(EXERCISE DETAILS): Could you copy exactly the lines from the one containing "X152903300Y-102979900D03*" through the last line of the records below, and nothing else?

(EXTRACTED MATERIAL):

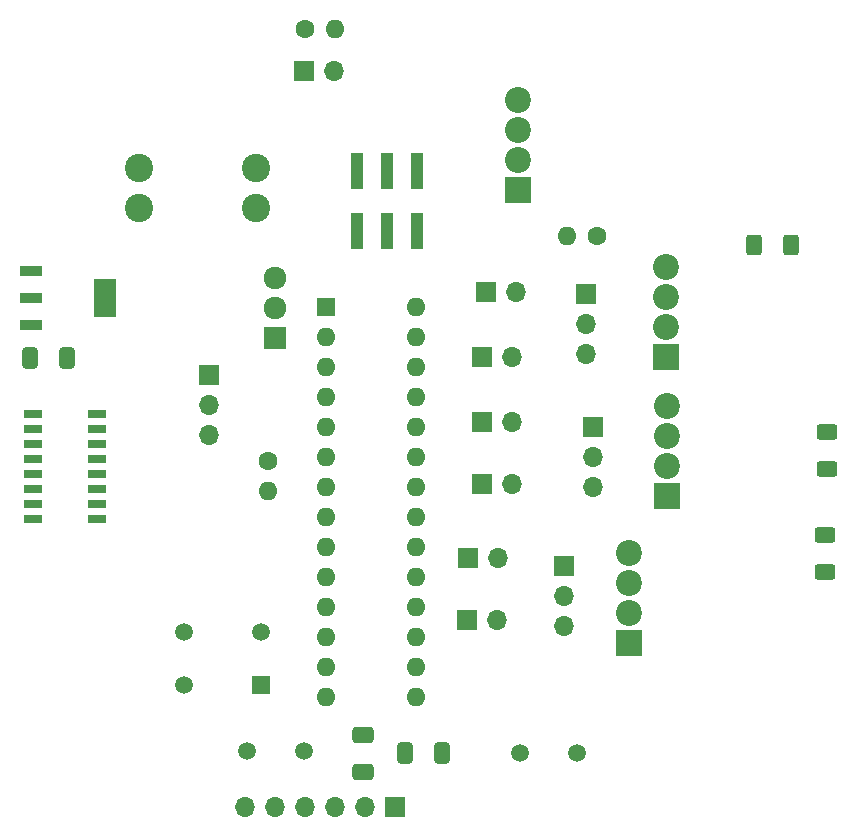
<source format=gbr>
%TF.GenerationSoftware,KiCad,Pcbnew,8.0.1-rc1*%
%TF.CreationDate,2024-05-25T10:36:43-07:00*%
%TF.ProjectId,AMS - CANBus Sensor - Temperature,414d5320-2d20-4434-914e-427573205365,rev?*%
%TF.SameCoordinates,Original*%
%TF.FileFunction,Soldermask,Top*%
%TF.FilePolarity,Negative*%
%FSLAX46Y46*%
G04 Gerber Fmt 4.6, Leading zero omitted, Abs format (unit mm)*
G04 Created by KiCad (PCBNEW 8.0.1-rc1) date 2024-05-25 10:36:43*
%MOMM*%
%LPD*%
G01*
G04 APERTURE LIST*
G04 Aperture macros list*
%AMRoundRect*
0 Rectangle with rounded corners*
0 $1 Rounding radius*
0 $2 $3 $4 $5 $6 $7 $8 $9 X,Y pos of 4 corners*
0 Add a 4 corners polygon primitive as box body*
4,1,4,$2,$3,$4,$5,$6,$7,$8,$9,$2,$3,0*
0 Add four circle primitives for the rounded corners*
1,1,$1+$1,$2,$3*
1,1,$1+$1,$4,$5*
1,1,$1+$1,$6,$7*
1,1,$1+$1,$8,$9*
0 Add four rect primitives between the rounded corners*
20,1,$1+$1,$2,$3,$4,$5,0*
20,1,$1+$1,$4,$5,$6,$7,0*
20,1,$1+$1,$6,$7,$8,$9,0*
20,1,$1+$1,$8,$9,$2,$3,0*%
G04 Aperture macros list end*
%ADD10RoundRect,0.250000X0.412500X0.650000X-0.412500X0.650000X-0.412500X-0.650000X0.412500X-0.650000X0*%
%ADD11R,1.700000X1.700000*%
%ADD12O,1.700000X1.700000*%
%ADD13RoundRect,0.250000X-0.650000X0.412500X-0.650000X-0.412500X0.650000X-0.412500X0.650000X0.412500X0*%
%ADD14RoundRect,0.250000X-0.625000X0.400000X-0.625000X-0.400000X0.625000X-0.400000X0.625000X0.400000X0*%
%ADD15C,1.600000*%
%ADD16O,1.600000X1.600000*%
%ADD17R,2.200000X2.200000*%
%ADD18C,2.200000*%
%ADD19R,1.525000X0.650000*%
%ADD20C,2.400000*%
%ADD21R,1.000000X3.150000*%
%ADD22R,1.600000X1.600000*%
%ADD23R,1.920000X1.920000*%
%ADD24C,1.920000*%
%ADD25RoundRect,0.250000X-0.400000X-0.625000X0.400000X-0.625000X0.400000X0.625000X-0.400000X0.625000X0*%
%ADD26C,1.500000*%
%ADD27R,1.500000X1.500000*%
%ADD28R,1.850000X0.900000*%
%ADD29R,1.850000X3.200000*%
G04 APERTURE END LIST*
D10*
%TO.C,C17*%
X118974700Y-86057600D03*
X115849700Y-86057600D03*
%TD*%
D11*
%TO.C,J2*%
X154427100Y-80520700D03*
D12*
X156967100Y-80520700D03*
%TD*%
D13*
%TO.C,C3*%
X144005700Y-118034500D03*
X144005700Y-121159500D03*
%TD*%
D11*
%TO.C,J10*%
X154147400Y-96704500D03*
D12*
X156687400Y-96704500D03*
%TD*%
D14*
%TO.C,R10*%
X183193977Y-101059766D03*
X183193977Y-104159766D03*
%TD*%
D15*
%TO.C,R7*%
X139116100Y-58260700D03*
D16*
X141656100Y-58260700D03*
%TD*%
D17*
%TO.C,J1*%
X157148000Y-71872800D03*
D18*
X157148000Y-69332800D03*
X157148000Y-66792800D03*
X157148000Y-64252800D03*
%TD*%
D15*
%TO.C,NTC1*%
X135965600Y-94809500D03*
D16*
X135965600Y-97349500D03*
%TD*%
D11*
%TO.C,J3*%
X146767300Y-124094700D03*
D12*
X144227300Y-124094700D03*
X141687300Y-124094700D03*
X139147300Y-124094700D03*
X136607300Y-124094700D03*
X134067300Y-124094700D03*
%TD*%
D17*
%TO.C,J15*%
X169777600Y-97738800D03*
D18*
X169777600Y-95198800D03*
X169777600Y-92658800D03*
X169777600Y-90118800D03*
%TD*%
D14*
%TO.C,R9*%
X183359918Y-92343572D03*
X183359918Y-95443572D03*
%TD*%
D11*
%TO.C,J7*%
X154091800Y-85981100D03*
D12*
X156631800Y-85981100D03*
%TD*%
D19*
%TO.C,IC4*%
X116067100Y-90853000D03*
X116067100Y-92123000D03*
X116067100Y-93393000D03*
X116067100Y-94663000D03*
X116067100Y-95933000D03*
X116067100Y-97203000D03*
X116067100Y-98473000D03*
X116067100Y-99743000D03*
X121491100Y-99743000D03*
X121491100Y-98473000D03*
X121491100Y-97203000D03*
X121491100Y-95933000D03*
X121491100Y-94663000D03*
X121491100Y-93393000D03*
X121491100Y-92123000D03*
X121491100Y-90853000D03*
%TD*%
D20*
%TO.C,U5*%
X134999500Y-70018000D03*
X134999500Y-73418000D03*
X125079500Y-70018000D03*
X125079500Y-73418000D03*
%TD*%
D11*
%TO.C,J8*%
X154099500Y-91526100D03*
D12*
X156639500Y-91526100D03*
%TD*%
D15*
%TO.C,R6*%
X163881700Y-75743400D03*
D16*
X161341700Y-75743400D03*
%TD*%
D17*
%TO.C,J14*%
X169740800Y-86017900D03*
D18*
X169740800Y-83477900D03*
X169740800Y-80937900D03*
X169740800Y-78397900D03*
%TD*%
D17*
%TO.C,J16*%
X166572100Y-110206600D03*
D18*
X166572100Y-107666600D03*
X166572100Y-105126600D03*
X166572100Y-102586600D03*
%TD*%
D11*
%TO.C,Powerboard1*%
X130976300Y-87552600D03*
D12*
X130976300Y-90092600D03*
X130976300Y-92632600D03*
%TD*%
D21*
%TO.C,J4*%
X148585100Y-70282000D03*
X148585100Y-75332000D03*
X146045100Y-70282000D03*
X146045100Y-75332000D03*
X143505100Y-70282000D03*
X143505100Y-75332000D03*
%TD*%
D11*
%TO.C,J9*%
X163522200Y-91904000D03*
D12*
X163522200Y-94444000D03*
X163522200Y-96984000D03*
%TD*%
D22*
%TO.C,U2*%
X140929500Y-81761800D03*
D16*
X140929500Y-84301800D03*
X140929500Y-86841800D03*
X140929500Y-89381800D03*
X140929500Y-91921800D03*
X140929500Y-94461800D03*
X140929500Y-97001800D03*
X140929500Y-99541800D03*
X140929500Y-102081800D03*
X140929500Y-104621800D03*
X140929500Y-107161800D03*
X140929500Y-109701800D03*
X140929500Y-112241800D03*
X140929500Y-114781800D03*
X148549500Y-114781800D03*
X148549500Y-112241800D03*
X148549500Y-109701800D03*
X148549500Y-107161800D03*
X148549500Y-104621800D03*
X148549500Y-102081800D03*
X148549500Y-99541800D03*
X148549500Y-97001800D03*
X148549500Y-94461800D03*
X148549500Y-91921800D03*
X148549500Y-89381800D03*
X148549500Y-86841800D03*
X148549500Y-84301800D03*
X148549500Y-81761800D03*
%TD*%
D11*
%TO.C,J5*%
X139049600Y-61738500D03*
D12*
X141589600Y-61738500D03*
%TD*%
D23*
%TO.C,Q1*%
X136586000Y-84423600D03*
D24*
X136586000Y-81883600D03*
X136586000Y-79343600D03*
%TD*%
D25*
%TO.C,R8*%
X177169968Y-76516523D03*
X180269968Y-76516523D03*
%TD*%
D26*
%TO.C,Y2*%
X157308300Y-119543000D03*
X162188300Y-119543000D03*
%TD*%
D27*
%TO.C,Reset1*%
X135385300Y-113752500D03*
D26*
X128885300Y-113752500D03*
X135385300Y-109252500D03*
X128885300Y-109252500D03*
%TD*%
D11*
%TO.C,J6*%
X162905100Y-80664400D03*
D12*
X162905100Y-83204400D03*
X162905100Y-85744400D03*
%TD*%
D28*
%TO.C,IC5*%
X115966900Y-78723300D03*
X115966900Y-81023300D03*
X115966900Y-83323300D03*
D29*
X122166900Y-81023300D03*
%TD*%
D10*
%TO.C,C5*%
X150719400Y-119543000D03*
X147594400Y-119543000D03*
%TD*%
D26*
%TO.C,Y1*%
X134207200Y-119354100D03*
X139087200Y-119354100D03*
%TD*%
D11*
%TO.C,J12*%
X161047400Y-103693100D03*
D12*
X161047400Y-106233100D03*
X161047400Y-108773100D03*
%TD*%
D11*
%TO.C,J11*%
X152867400Y-108259400D03*
D12*
X155407400Y-108259400D03*
%TD*%
D11*
%TO.C,J13*%
X152903300Y-102979900D03*
D12*
X155443300Y-102979900D03*
%TD*%
M02*

</source>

(EXERCISE ANSWER):
X152903300Y-102979900D03*
D12*
X155443300Y-102979900D03*
%TD*%
M02*

</source>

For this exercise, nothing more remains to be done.